Assembly too slow

I'm trying to make cycle-adjusted code in Assembly, but for some reason every operation takes twice as much time as it should. I'm working on an Arduino Leonardo and this is my sketch:

int main()
{
  // set pin 13 as output
  asm("SBI    0x07, 7   \n\t");
  // toggle pin 13
  asm(
    "_loop:             \n\t" // cycles
    "SBI    0x06, 7     \n\t" // 2
    "NOP                \n\t" // 1
    "NOP                \n\t" // 1
    "CBI    0x06, 7     \n\t" // 2
    "RJMP   _loop       \n\t" // 2
  );
}

The Arduino Leonardo runs at 16MHz, my code is 8 cycles long. On the oscilloscope the period of the signal takes 1us, 8/(1us) = 8MHz. When I remove one of the nops I see a decrease of 125ns, which is 8MHz cycle, not 16MHz... I don't know what to think of it, I have a 16MHz oscillator at 5V but it seems it runs at 8MHz. Does anybody have an explanation?

> [GIVEN MATERIAL]:
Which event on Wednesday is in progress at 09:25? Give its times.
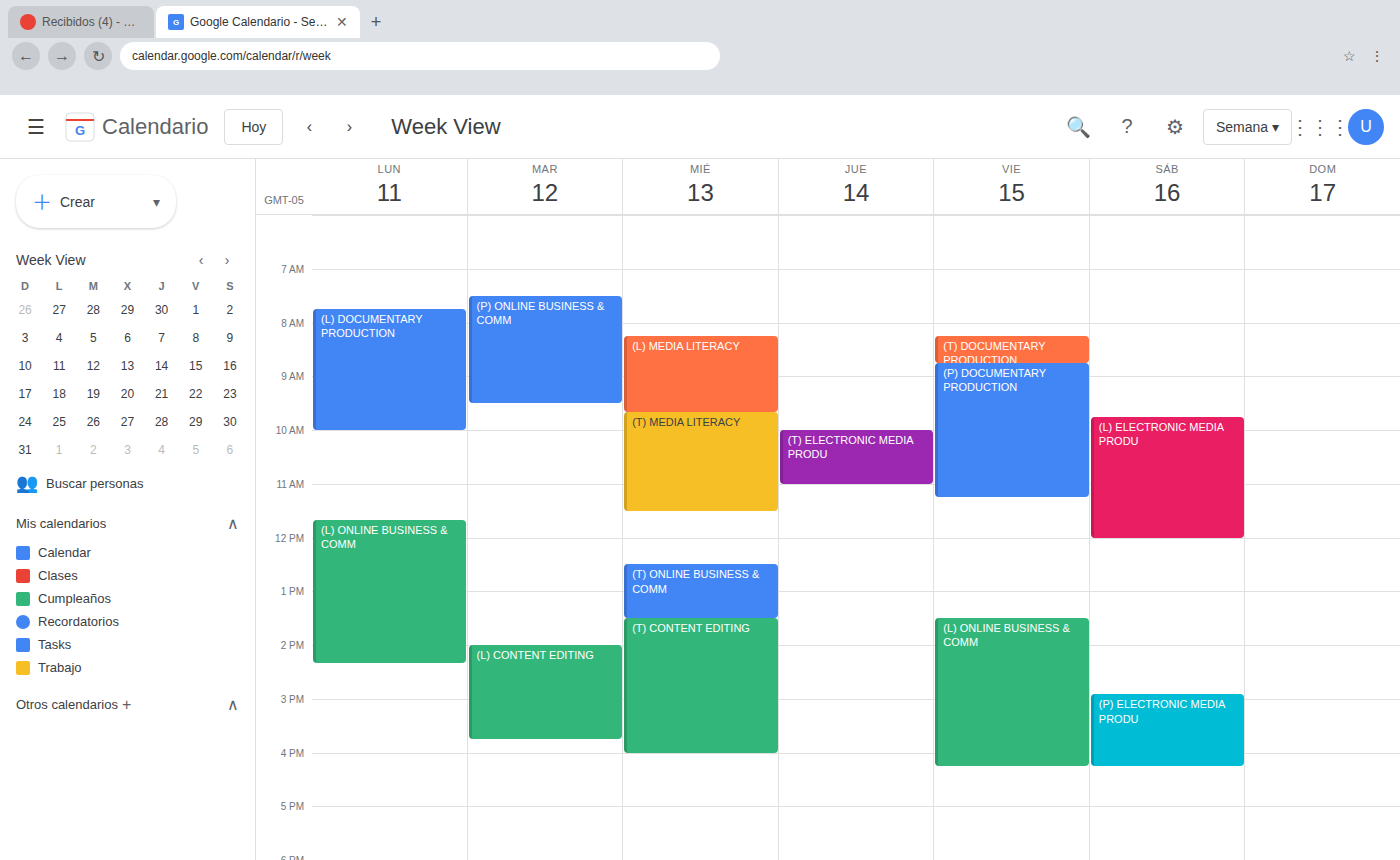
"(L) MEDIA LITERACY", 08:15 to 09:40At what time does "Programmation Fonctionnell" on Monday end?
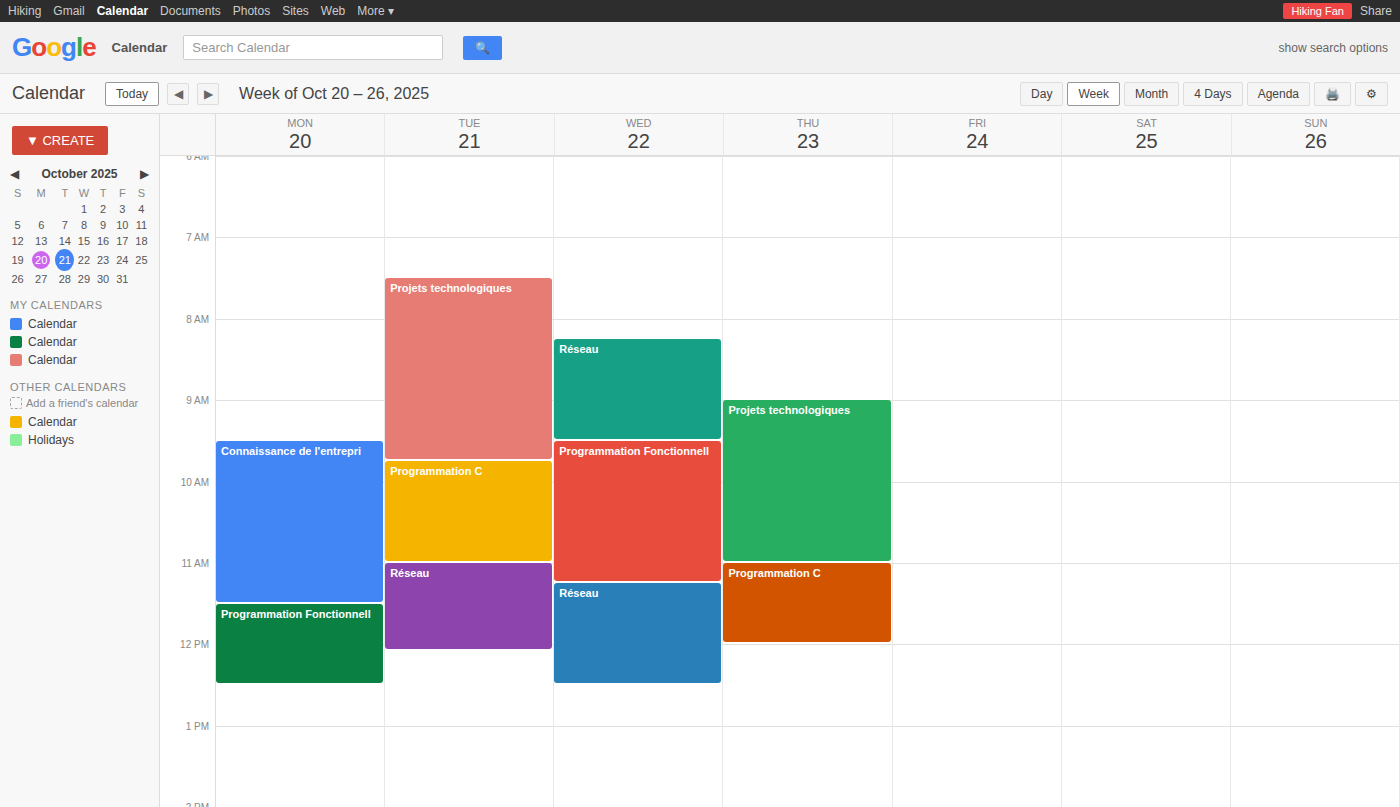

> [TASKS AND EXERCISES]:
- A) In the forum post about slow Arduino assembly, by how much does the signal period decrease when one NOP is removed?
- B) List each distinct assembly instruction mnemonic used in the code of the forum post about slow Arduino assembly.
- C) Please carry on the forum post about slow Arduino assembly, starting after its final sentence.
The data stand apart from the forum post and are unrelated to it.

> [TASK-BY-TASK OUTPUTS]:
- A) 125ns

- B) SBI, NOP, CBI, RJMP

- C)
Did you re-flash the fuses? Maybe you run the internal 8Mhz oscillator.

You might be writing to the PINx register rather than the PORTx register - this would toggle the output once per loop which could explain why the frequency is exactly half what you expect.

Yes, address 0x06 is PINC - try using PORTC - address 0x08.

majenko:
Yes, address 0x06 is PINC - try using PORTC - address 0x08.

That was it, thanks.